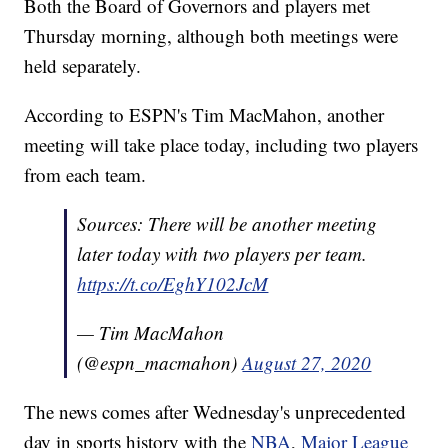
Both the Board of Governors and players met
Thursday morning, although both meetings were
held separately.
According to ESPN's Tim MacMahon, another
meeting will take place today, including two players
from each team.
Sources: There will be another meeting
later today with two players per team.
https://t.co/EghY102JcM
— Tim MacMahon
(@espn_macmahon)
August 27, 2020
The news comes after Wednesday's unprecedented
day in sports history with the
NBA
,
Major League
=======
YOUR GOAL: Copy the text lines of the material above word for word, without changing anything. Leave out the pictures.

REPLY:
Both the Board of Governors and players met
Thursday morning, although both meetings were
held separately.
According to ESPN's Tim MacMahon, another
meeting will take place today, including two players
from each team.
Sources: There will be another meeting
later today with two players per team.
https://t.co/EghY102JcM
— Tim MacMahon
(@espn_macmahon)
August 27, 2020
The news comes after Wednesday's unprecedented
day in sports history with the
NBA
,
Major League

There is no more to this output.